• Document text:
◆ ◆ ◆ ◆ ◆
Royal Pain: The British royal family is bracing for impact when Prince Harry’s tell-all memoir, … [+]
The first rumors that Prince Harry might be wanting to tone down some of his recollections in his $20-million as-told-to autobiography, Spare, surfaced in the publishing lunchrooms of Manhattan last summer, after Harry returned from the April funeral of his grandfather, Prince Philip. It was at that ceremony in Windsor that Harry came face to face with his immediate family and his larger, extended family, seeing many of them for the first time since the announcement of his upcoming memoir, and since he and Meghan Markle sat for their sit-down interview with Oprah Winfrey in the CBS /global broadcasting event in March 2021.
His grandfather’s funeral would ordinarily be an occasion for the Windsors to come together to celebrate a long, well-lived life and to invite the nation to do so. But the event was the opposite of that for the prodigal prince. He soldiered through it, and, though he was seen speaking with members of his family, not a lot of them really knew what they should do with him. There was a distinct distance maintained and a chill put up that most of them kept. His sister-in-law, Kate, made a notable effort to include him, and Harry and Prince William walked up the hill after the service together. But what Harry confronted, three years after moving to Canada and then to the United States, was that his strivings in Hollywood, on television, on podcasts, in speeches and in print, had had an all-too-real effect back home. The publication of Spare is part of that.
◆ ◆ ◆ ◆ ◆
• Data section:
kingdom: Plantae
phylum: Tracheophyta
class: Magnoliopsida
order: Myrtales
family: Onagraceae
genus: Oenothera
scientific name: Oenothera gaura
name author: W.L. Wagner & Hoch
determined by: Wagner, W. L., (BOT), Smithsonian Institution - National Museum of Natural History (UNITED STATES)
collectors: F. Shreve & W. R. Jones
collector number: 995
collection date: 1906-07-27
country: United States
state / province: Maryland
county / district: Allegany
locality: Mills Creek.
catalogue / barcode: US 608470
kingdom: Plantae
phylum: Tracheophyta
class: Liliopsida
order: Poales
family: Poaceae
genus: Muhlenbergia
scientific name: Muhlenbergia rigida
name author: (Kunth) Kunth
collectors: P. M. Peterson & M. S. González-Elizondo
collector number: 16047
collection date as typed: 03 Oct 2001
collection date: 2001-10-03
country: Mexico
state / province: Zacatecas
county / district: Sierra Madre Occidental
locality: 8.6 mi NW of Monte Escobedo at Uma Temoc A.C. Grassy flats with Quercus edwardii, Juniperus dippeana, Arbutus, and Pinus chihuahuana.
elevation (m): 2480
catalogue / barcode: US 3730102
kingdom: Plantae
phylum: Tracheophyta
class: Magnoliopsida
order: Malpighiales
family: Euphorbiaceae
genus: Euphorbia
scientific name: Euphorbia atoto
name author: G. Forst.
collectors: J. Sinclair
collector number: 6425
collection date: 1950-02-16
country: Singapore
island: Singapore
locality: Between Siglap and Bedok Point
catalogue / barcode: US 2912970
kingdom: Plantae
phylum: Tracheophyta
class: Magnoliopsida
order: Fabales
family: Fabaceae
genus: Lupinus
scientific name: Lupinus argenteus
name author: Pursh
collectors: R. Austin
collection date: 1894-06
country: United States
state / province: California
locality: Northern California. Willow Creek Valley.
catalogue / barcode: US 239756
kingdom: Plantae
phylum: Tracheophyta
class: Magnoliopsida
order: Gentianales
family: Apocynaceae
◆ ◆ ◆ ◆ ◆
• Task requirements:
**a.** In the article about Prince Harry's memoir, can you rewrite the passage that begins at "His grandfather’s funeral" and ends after "part of that.", changing "Kate" to "Catherine"?
**b.** Using the article about Prince Harry's memoir, what are the answers to these?
(i) What dollar figure is given for Harry's autobiography?
(ii) Who conducted the interview Harry and Meghan Markle gave in March 2021?
(iii) Who walked up the hill with Harry after the funeral service?
**c.** Can you carry the article about Prince Harry's memoir forward from its final sentence?

• Answers to the exercises:
**a.**
His grandfather’s funeral would ordinarily be an occasion for the Windsors to come together to celebrate a long, well-lived life and to invite the nation to do so. But the event was the opposite of that for the prodigal prince. He soldiered through it, and, though he was seen speaking with members of his family, not a lot of them really knew what they should do with him. There was a distinct distance maintained and a chill put up that most of them kept. His sister-in-law, Catherine, made a notable effort to include him, and Harry and Prince William walked up the hill after the service together. But what Harry confronted, three years after moving to Canada and then to the United States, was that his strivings in Hollywood, on television, on podcasts, in speeches and in print, had had an all-too-real effect back home. The publication of Spare is part of that.

**b.**
(i) $20 million
(ii) Oprah Winfrey
(iii) Prince William

**c.**
The title of the book is simple, quite blunt, and carries gravitas precisely because it deftly exploits the old rhymed cliche “an heir and a spare.” It’s the British polity’s wry gift to the language, rooted in Cockney rhyming-slang, in assessment of their monarch’s breeding duties to ensure the stability of succession. Suffice it to say, Charles and Diana gave Britain the exact fulfillment of the cliche’s requirements. Prince Harry would likely have himself joked about and/or been robustly teased with the designation across decades, at Eton, at Sandhurst, in the Army, wherever his crew of blokes would have wanted to rag him.
But whether or not he came up with the idea of using it in this instance, the act of taking on the cutting derogation as his book title is Harry’s own move. It’s a bold one, and it dovetails nicely with what we know of the straight-spoken combat chopper pilot and his two tours in Afghanistan. The prince’s use of the word opens a cosmos of connotations, bringing weaponly swagger as well as going straight into Harry’s role as an outsider in the monarchy. There’s power in that level of ownership; this usage shows that Prince Harry recognizes it. Not least, the title makes deft literary and enormous marketing sense. You want a tome on the royal family from an outsider who gives his book such a name. There could be no better or simpler flag to get the browsing masses to ask themselves this book-buying question: What could lie between the covers of that?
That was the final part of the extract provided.